En parallèle à ces devises majeures, les monnaies émergentes subissent les vents violents de la tempête, à l'image du rouble qui accuse le coup, baissant de 6.5% face au billet vert. Ce n'est pas la seule monnaie à être concernée puisque le peso mexicain perd 5.25%, le rand de l'Afrique du Sud, 3.8% et la couronne norvégienne près de 3%, ces trois dernières étant impactées par la décision de l'Arabie Saoudite de figer ses quotas de production de pétrole.
Statistiques économiques

Après la réduction surprise du taux directeur des Etats-Unis par la Réserve Fédérale (Fed), le 5 mars dernier, les marchés espéraient un tir groupé des autres banques centrales. Ce fut chose faite avec la Banque centrale anglaise (BOE) qui a annoncé une réduction de son taux directeur de 0.5 pdb, amenant ainsi le taux à 0.25%.

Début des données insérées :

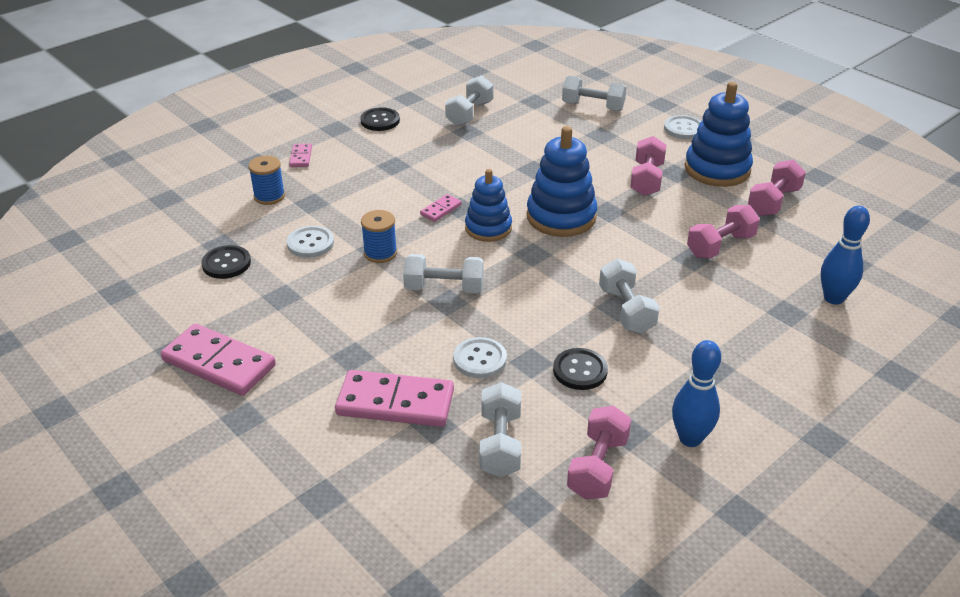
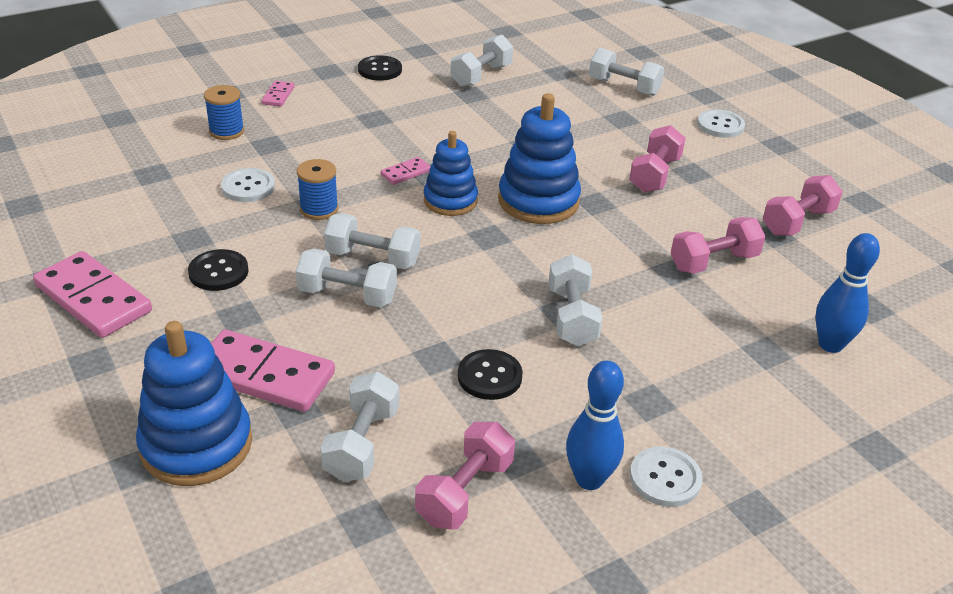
camera: 10 degrees right, 0 degrees up
black button [201,245,251,279] -> black button moved to [188,249,249,291]
white button [453,337,507,378] -> white button moved to [630,446,703,507]
blue stacking toy [685,82,753,187] -> blue stacking toy moved to [136,321,252,486]
none -> white dumbbell [295,249,397,308]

En revanche, la BCE n'a pas bougé son coût de refinancement. Il faut dire que les marges de man?uvre ne sont pas les mêmes, chez la BCE ou chez la BNS qui doivent trouver des alternatives. C'est, en effet, sur ces dernières mesures annoncées par Madame Lagarde que le marché a été déçu. La nervosité a frappé les indices quand la Présidente de l'Institution européenne a déploré la lenteur et la complaisance des gouvernements et que personne ne devait s'attendre à ce que la banque centrale soit la première ligne de défense en temps de crise. Le désir de la BCE de dévoiler un nouvel assouplissement monétaire pour affronter la crise s'est donc heurté à la réalité alors que l'institution a déjà une politique ultra-accommodante. Concrètement, la BCE a laissé ses taux d'intérêt de référence inchangés, mis en place une augmentation du programme d'achat d'actifs et un assouplissement des exigences de capital des banques.

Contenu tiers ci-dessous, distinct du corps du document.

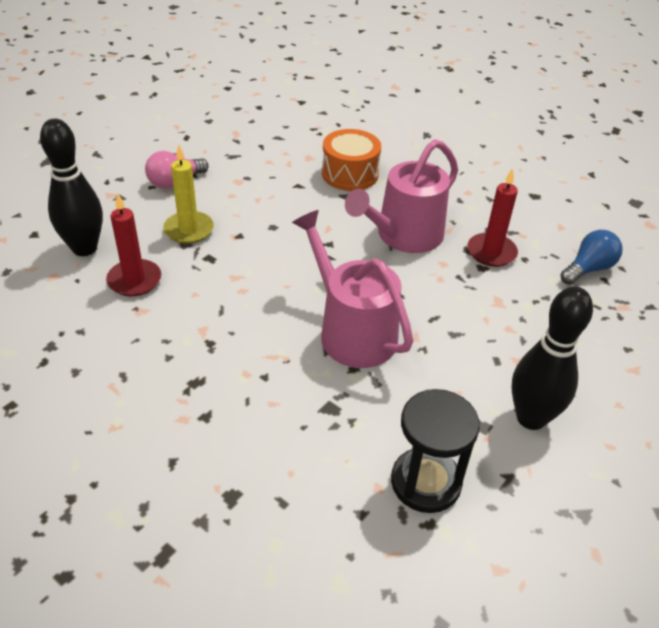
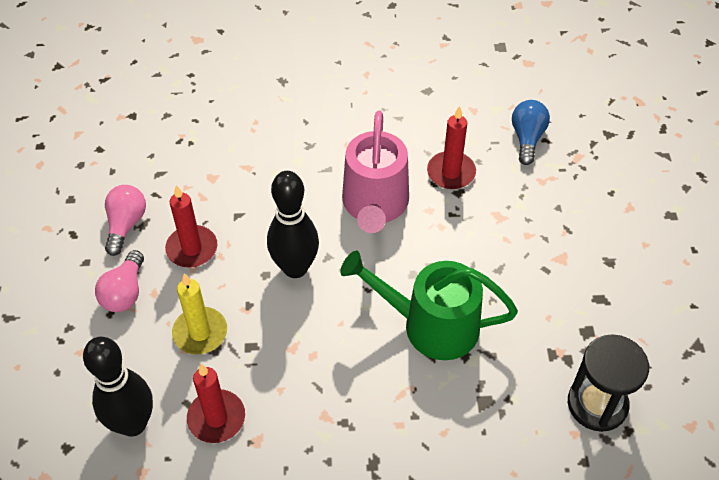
camera: 40 degrees left, 10 degrees up
pink watering can [292,210,413,368] -> green watering can [340,251,518,360]
orange drum [322,129,381,191] -> none
black bowling pin [512,287,593,430] -> black bowling pin moved to [267,171,319,278]
none -> pink light bulb [105,185,146,256]
none -> red candle [165,185,217,267]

Pour les marchés financiers, qui espéraient davantage des « gros canons » de la BCE, les prix des actions et des obligations se sont donc dirigés vers le sud.
C'est l'Allemagne qui donne une lueur d'espoir en lâchant 550 milliards d'euros pour soutenir les entreprises en difficulté.
Une semaine folle

Les qualificatifs manquent pour caractériser la semaine boursière. La panique des investisseurs a entraîné un véritable effondrement des indices. Entre les sorties à tout prix pour défaut de couverture, les arbitrages en faveur du marché obligataire et les ventes de protection, les arguments techniques pour pousser les cours à la baisse ne manquaient pas. Ce contexte a généré un niveau de volatilité historique, à l'image du S&P500 qui a enchaîné sur ses 15 dernières séances, 12 amplitudes de plus de 3%, du jamais vu.

Les différentes interventions des banques centrales n'ont pas eu l'effet exempté, il aura fallu des interventions hyper-accommodantes des Etats, en soutien de leur économie, même si ces annonces se font sans grande coordination internationale, pour stopper momentanément la vague d'un des plus grands tsunamis baissiers de l'histoire de la bourse moderne.